Elliott pocketed his notepad and darted a look past Mrs. Tatum to the boxes of beer.
She lowered her head. “He drank a crate a day, but I didn’t buy it. A truck delivered it once a month.”
“Mrs. Tatum, who was your husband’s physician?”
“Dr. Dooley of Maple Crescent. He came once a month to fill his prescriptions.”
After fishing his notepad once more from his jacket pocket, Elliott jotted the doctor’s name as he considered someone should be sued for incompetence, malpractice or worse. He couldn’t bring himself to ask why Chester Tatum had reduced his wife’s housekeeping by two dollars.
She drank iron-tasting tap water from a tick-bottomed glass and glanced at the mirror to push at her tangled hair. I am the ghost of Barbara, an ephemeral passerby, in whose mind dreams have power. From under a drawer liner, Barbara rescued a thin sliver of white soap, LUX, her last, saved for the occasion.
Chester had hated the smell of soap. She let the water run comfortably hot and rubbed the soap between her hands until she managed a thick lather. Then she rubbed her face all over, massaging her temples, cheekbones, nose and mouth before rinsing it and starting again until the soap melted into nothingness.

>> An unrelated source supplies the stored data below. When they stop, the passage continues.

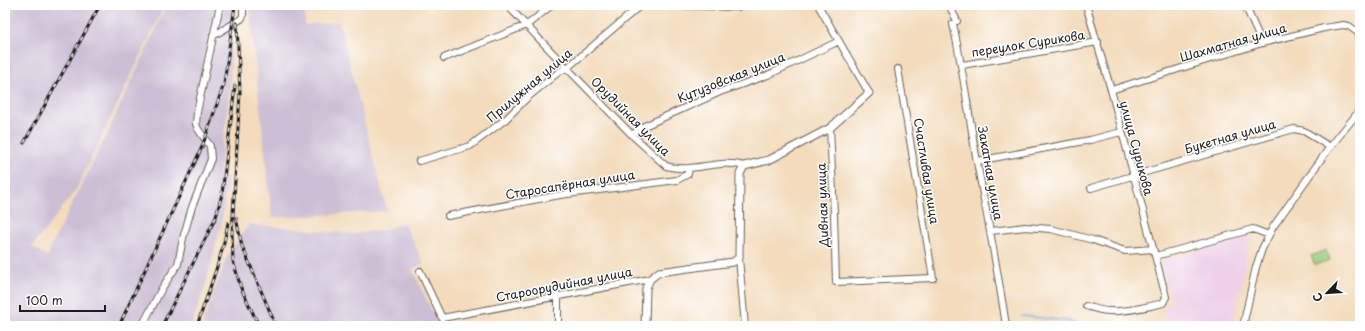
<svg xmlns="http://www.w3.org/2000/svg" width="1365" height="331" viewBox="0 0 1365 331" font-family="'Playpen Sans',sans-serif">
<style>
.built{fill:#eed0e8}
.industrial{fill:#ccbed4}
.green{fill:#9fd383;stroke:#5e7850}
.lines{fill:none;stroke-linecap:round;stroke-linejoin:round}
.stream{stroke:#5da1d1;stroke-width:1.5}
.minor-casing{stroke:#675f54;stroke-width:8}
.tertiary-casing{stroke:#675f54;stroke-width:9}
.minor{stroke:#fff;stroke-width:6}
.tertiary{stroke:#fff;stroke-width:7}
.rail-casing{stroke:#1c1c1c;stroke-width:3}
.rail{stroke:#fff;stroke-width:1.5;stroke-dasharray:4.5;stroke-linecap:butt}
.labels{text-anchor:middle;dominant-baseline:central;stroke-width:3;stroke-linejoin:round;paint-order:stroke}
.street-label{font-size:12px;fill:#1c1c1c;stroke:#fff}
</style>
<rect width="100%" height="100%" fill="#fff"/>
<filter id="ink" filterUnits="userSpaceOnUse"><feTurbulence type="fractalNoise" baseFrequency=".025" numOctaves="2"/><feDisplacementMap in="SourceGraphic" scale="8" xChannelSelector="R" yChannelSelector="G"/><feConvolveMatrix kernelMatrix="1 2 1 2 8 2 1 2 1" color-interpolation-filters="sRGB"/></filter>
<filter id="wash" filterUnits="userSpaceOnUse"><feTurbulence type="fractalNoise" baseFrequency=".012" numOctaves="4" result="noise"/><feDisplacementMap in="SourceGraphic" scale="16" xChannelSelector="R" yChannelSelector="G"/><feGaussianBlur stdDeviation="0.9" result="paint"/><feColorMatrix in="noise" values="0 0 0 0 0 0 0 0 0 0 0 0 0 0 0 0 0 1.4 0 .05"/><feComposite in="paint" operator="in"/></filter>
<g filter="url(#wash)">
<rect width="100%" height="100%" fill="#f3dbbc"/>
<path class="built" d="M 1251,234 L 1233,326 L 1164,326 L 1167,325 L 1162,307 L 1172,304 L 1161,265 L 1162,261 Z"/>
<path class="industrial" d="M 5,5 L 165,5 L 76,190 L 32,247 L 49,257 L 49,250 L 106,136 L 167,5 L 232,5 L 230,89 L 219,174 L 228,177 L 221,225 L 205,287 L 191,326 L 5,326 Z
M 249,5 L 305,5 L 305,25 L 339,22 L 387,211 L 272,218 Z
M 404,223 L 424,263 L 412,269 L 439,326 L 202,326 L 227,256 L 249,224 L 353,234 L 384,230 Z"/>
<path class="green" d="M 1326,250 L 1330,260 L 1315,265 L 1311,256 Z"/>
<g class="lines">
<path class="stream" d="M 1022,316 L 1068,321 L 1079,326"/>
</g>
</g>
<g filter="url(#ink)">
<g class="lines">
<g class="minor-casing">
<path id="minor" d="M 507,5 L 567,68 L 632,135 L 666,166 C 691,174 719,158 744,166
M 672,5 L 738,7 L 742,5
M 818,5 L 869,93
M 949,5 L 957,21
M 1086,5 L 1111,90 L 1166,297 L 1163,303 C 1148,307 1123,312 1109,311 C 1101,311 1093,308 1086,306
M 1245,5 L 1262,43
M 953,24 C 963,70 969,116 977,162 C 987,216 998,271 1006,326
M 213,36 L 241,19 L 243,16 L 243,5
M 444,58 L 527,25 L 552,5
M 962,65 L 1098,42
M 1111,90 L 1262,43 L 1324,28 L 1343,25 L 1349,26 L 1360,34
M 830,128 L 834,214 L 836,282 L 933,278 L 898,69
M 632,135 L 642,127 L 680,110 L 720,92 L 768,75 L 839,41
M 419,161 L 470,146 L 506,119 L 528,97 L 560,71 L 567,68 L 641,5
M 977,161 L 1090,140 L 1121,132
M 1091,188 L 1294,129 L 1304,131 L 1330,147
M 448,216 L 560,195 L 677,180 L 688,174 L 689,168
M 991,231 L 1025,227 L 1051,229 L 1093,240 L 1125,251 L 1153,249
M 1156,256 L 1253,229 L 1269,235
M 739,258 L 745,326
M 420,271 L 442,318 L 650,279
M 558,296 L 558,326
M 142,326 L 162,288 L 178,264 L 183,238 L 192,207 L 211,159 L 210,146 L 198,129 L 196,124 L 197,112 L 220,5
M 1243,326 L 1256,267 L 1262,249 L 1273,227 L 1327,151 L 1360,110"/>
</g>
<g class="tertiary-casing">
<path id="tertiary" d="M 645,326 L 646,288 L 650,279 L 659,272 L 733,262 L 739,258 L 740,174 L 744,166 L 769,160 L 830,128 L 869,93"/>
</g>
<use href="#minor" class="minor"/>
<use href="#tertiary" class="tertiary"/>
<g class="rail-casing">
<path id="rail" d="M 237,23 L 240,92 L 232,233 L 233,261 L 241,288 L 259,326
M 24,143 L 100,5
M 236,218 L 242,246 L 276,326
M 119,326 L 202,147 L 224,84 L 235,5
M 162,326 L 216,217 L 222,194 L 235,86
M 197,326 C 208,292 222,258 228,223"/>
</g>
<use href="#rail" class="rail"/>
</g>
</g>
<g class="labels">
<g class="street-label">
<text transform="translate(1233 42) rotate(-16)">Шахматная улица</text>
<text transform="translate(1028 43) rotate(-9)">переулок Сурикова</text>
<text transform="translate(731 77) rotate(-22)">Кутузовская улица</text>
<text transform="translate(529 85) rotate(-40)">Прилужная улица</text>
<text transform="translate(631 116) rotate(45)">Орудийная улица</text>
<text transform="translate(1230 136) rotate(-16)">Букетная улица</text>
<text transform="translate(1137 148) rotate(75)">улица Сурикова</text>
<text transform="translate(927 171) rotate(81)">Счастливая улица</text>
<text transform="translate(991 173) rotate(80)">Закатная улица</text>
<text transform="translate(570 184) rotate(-9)">Старосапёрная улица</text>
<text transform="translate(822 205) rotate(-92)">Дивная улица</text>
<text transform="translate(564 284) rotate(-11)">Староорудийная улица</text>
</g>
</g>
<rect width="1365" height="331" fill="none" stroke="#fff" stroke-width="20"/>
<g transform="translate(1327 293) rotate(245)" stroke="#ffffff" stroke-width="3" paint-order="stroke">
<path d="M0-3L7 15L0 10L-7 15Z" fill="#1c1c1c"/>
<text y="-6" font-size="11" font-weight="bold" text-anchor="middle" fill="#1c1c1c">С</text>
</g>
<path d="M20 305v6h85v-6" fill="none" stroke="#1c1c1c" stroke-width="2"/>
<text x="26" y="305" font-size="12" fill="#1c1c1c" stroke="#ffffff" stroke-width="3" paint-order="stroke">100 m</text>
</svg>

A year ago, Chester had reduced her housekeeping allowance from twenty dollars to eighteen. She stared through blurry eyes to a bare narrow shelf. Bare of her babies, the delightful creatures Old Elmo Calhoun had crafted for her.

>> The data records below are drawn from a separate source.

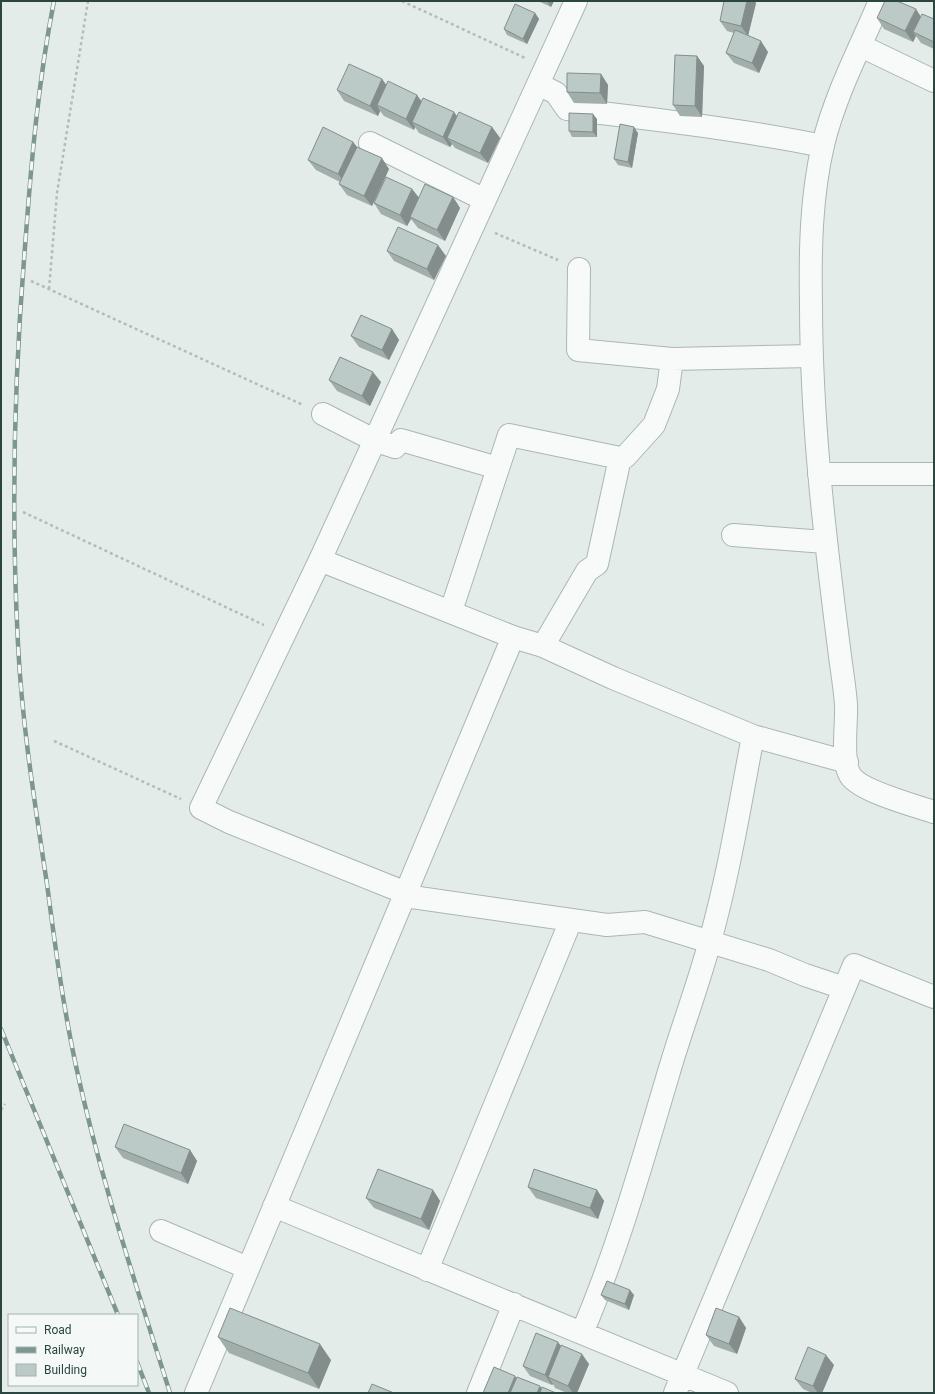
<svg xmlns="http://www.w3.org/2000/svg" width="935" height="1394" font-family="Roboto,sans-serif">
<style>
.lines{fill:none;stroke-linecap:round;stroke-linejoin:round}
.minor-casing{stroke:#a9b7b4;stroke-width:24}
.path{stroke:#b2bcba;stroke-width:2.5;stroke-dasharray:3 3;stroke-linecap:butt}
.minor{stroke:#f7faf9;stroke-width:22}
.rail-casing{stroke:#7d9690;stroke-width:4.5}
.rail{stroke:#f4f9f8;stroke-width:3;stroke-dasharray:9;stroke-linecap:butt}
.wall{fill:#a1aeaa}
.shaded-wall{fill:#838d8b}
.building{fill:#bbcac6;stroke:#838d8b}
</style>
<rect width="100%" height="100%" fill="#e4ecea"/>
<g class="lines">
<defs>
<path id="minor" d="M880,1C860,48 835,95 823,145C811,197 810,250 811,303C811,422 825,539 840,656C842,672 845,689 846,705C847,723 841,760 850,775C859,791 916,806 934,812
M861,46L934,81
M538,84L556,93L567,109C653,119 738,129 823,146
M370,143L485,200
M579,269L578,350L672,359
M323,414L374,440L395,447L401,440L498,468
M620,458L625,457L654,425L668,389L672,359L811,356
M819,474H934
M733,535L825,542
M320,560L513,637L543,646L613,678L753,736L847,762
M451,611L509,435L620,458L597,564L587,571L543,646
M406,893L229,822L201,808L320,560L576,1
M405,896L607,925L645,922L769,960L805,975L844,988
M274,1206L727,1393
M161,1231L248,1268
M427,1270L571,920
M582,1333C618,1249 642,1162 668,1075C681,1030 698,986 710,941C729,873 740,804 753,736
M196,1393L513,637
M478,1393L514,1304
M675,1393L854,965L934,997"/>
</defs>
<use href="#minor" class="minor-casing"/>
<path class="path" d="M402,1L525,58
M495,233L558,260
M31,281L303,405
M49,289L57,193L88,1
M23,512L264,625
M54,741L181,799
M1,1110L5,1104"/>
<use href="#minor" class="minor"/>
<defs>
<path id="rail" d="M54,1C38,82 31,165 25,247C14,380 11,512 18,644C22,725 35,804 47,884C55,945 63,1006 76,1066C100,1177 136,1285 170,1393
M1,1029L118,1315
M137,1362L149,1393"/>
</defs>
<use href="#rail" class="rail-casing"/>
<use href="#rail" class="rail"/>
</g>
<path class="wall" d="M538,1H554L551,7Z
M756,3L748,36L768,52L759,73L734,63L726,53L734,33L727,31L720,21Z
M535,13L539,19L527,44L507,35L504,29Z
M921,17L934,19V49L921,43L916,36L913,42L884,29L877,18Z
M697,56L704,66L702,117L680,116L673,105Z
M601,74L608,85L607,104L574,103L567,92Z
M382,79L386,85L422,102L457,116L492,127L500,138L488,163L455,148L452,144L450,147L419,133L415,127L414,130L384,116L380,111L378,116L344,101L337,90Z
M597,119V137H572L569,131Z
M638,133L632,168L618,165L614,159Z
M353,142L357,147L389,169L372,206L347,195L339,184L340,182L316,170L308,160Z
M412,189L419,198L453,197L460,208L445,241L418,228L411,219L407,226L381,214L374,203Z
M387,251L446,256L434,280L394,261Z
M392,329L399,340L389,360L359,347L351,336Z
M329,380L381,382L370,406L337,391Z
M115,1147L190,1150L197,1161L188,1184L123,1158Z
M528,1187L597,1190L604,1201L598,1219L536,1198Z
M433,1190L440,1201L429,1230L374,1208L366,1198Z
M601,1295H634L629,1310L605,1300Z
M739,1317L746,1328L737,1354L714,1346L706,1335Z
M218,1337L331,1360L319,1389L229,1353Z
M561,1346L589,1364L577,1393H567L555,1388L553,1384L552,1385L530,1376L523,1366Z
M834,1365L822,1393H812L803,1389L795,1379Z"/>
<path class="shaded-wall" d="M547,1H554L551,7Z
M747,1H755L756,3L748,36L741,26Z
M916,9L923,20L913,32L916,36L913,42L905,31Z
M535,13L539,19L527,44L523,39Z
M761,41L768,52L759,73L752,63Z
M697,56L704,66L702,117L695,106Z
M601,74L608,85L607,104L600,93Z
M382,79L390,90L377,105L380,111L378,116L370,106Z
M417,95L425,106L412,122L415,127L414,130L406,119Z
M454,112L462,123L447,138L452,144L450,147L443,137Z
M593,114L597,119V137L593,132Z
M492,127L500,138L488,163L480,153Z
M634,127L638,133L632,168L628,162Z
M353,142L361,152L346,184L338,174Z
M382,158L389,169L372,206L364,196Z
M412,189L420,199L410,217L411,219L407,226L400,215Z
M453,197L460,208L445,241L437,230Z
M438,245L446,256L434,280L427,269Z
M392,329L399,340L389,360L382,350Z
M373,372L381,382L370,406L362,396Z
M190,1150L197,1161L188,1184L181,1173Z
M433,1190L440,1201L429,1230L421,1219Z
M597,1190L604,1201L598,1219L590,1208Z
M630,1290L634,1295L629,1310L625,1304Z
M739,1317L746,1328L737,1354L729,1344Z
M558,1342L566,1353L548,1377L553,1384L552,1385L545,1375Z
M320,1344L331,1360L319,1389L308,1373Z
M582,1354L589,1364L577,1393H573L568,1386Z
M826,1355L834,1365L822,1393H818L813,1386Z
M515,1376L523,1387L520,1393H508Z
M540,1386L545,1393H537Z"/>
<path class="building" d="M724,1H747L741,26L720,21Z
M885,1H897L916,9L905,31L877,18Z
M515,4L535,13L523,39L504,29Z
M922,14L934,19V42L913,32Z
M735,30L761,41L752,63L726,53Z
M675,55L697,56L695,106L673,105Z
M349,64L382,79L370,106L337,90Z
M567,73L601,74L600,93L567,92Z
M388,81L417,95L406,119L377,105Z
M423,98L454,112L443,137L412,122Z
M459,112L492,127L480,153L447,138Z
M569,113L593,114V132L569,131Z
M620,124L634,127L628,162L614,159Z
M323,127L353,142L338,174L308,160Z
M357,147L382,158L364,196L339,184Z
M386,177L412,189L400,215L374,203Z
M425,184L453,197L437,230L410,217Z
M398,227L438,245L427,269L387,251Z
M361,315L392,329L382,350L351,336Z
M340,357L373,372L362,396L329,380Z
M124,1124L190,1150L181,1173L115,1147Z
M378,1169L433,1190L421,1219L366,1198Z
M534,1169L597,1190L590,1208L528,1187Z
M607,1281L630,1290L625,1304L601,1295Z
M230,1308L320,1344L308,1373L218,1337Z
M716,1308L739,1317L729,1344L706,1335Z
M536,1333L558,1342L545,1375L523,1366Z
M561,1345L582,1354L568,1386L548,1377Z
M808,1347L826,1355L813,1386L795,1379Z
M494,1367L515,1376L508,1393H483Z
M517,1377L540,1386L537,1393H510Z
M372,1384L394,1393H368Z
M542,1387L556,1393H540Z"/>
<rect width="935" height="1394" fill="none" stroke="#2b4540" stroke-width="4"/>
<rect x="8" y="1314" width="130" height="72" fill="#f4f9f8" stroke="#a4b1ae"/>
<rect x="16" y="1327" width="20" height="6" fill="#f7faf9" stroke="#a4b1ae"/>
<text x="44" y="1334" font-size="12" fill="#2b4540">Road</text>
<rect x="16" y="1347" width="20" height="6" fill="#7d9690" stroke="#a4b1ae"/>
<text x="44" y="1354" font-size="12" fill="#2b4540">Railway</text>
<rect x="16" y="1364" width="20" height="12" fill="#bbcac6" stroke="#a4b1ae"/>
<text x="44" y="1374" font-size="12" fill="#2b4540">Building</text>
</svg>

In the mornings, she would lock herself in the bathroom; forget her existence and toy with Nena, the little squirrel and Tim the mouse. Barbara would dash and sprinkle herself with the bright waters of childhood greeting Bobby, the cantankerous-looking owl, a gentle soul, really, and line up Jeremy, Nicholas and Emma; the three white geese. Then, she would fortify her soul with Ernie, the robin, dream of deliverance caressing Douglas the dolphin and share the loneliness of her soul with frisky Jemima, the colt.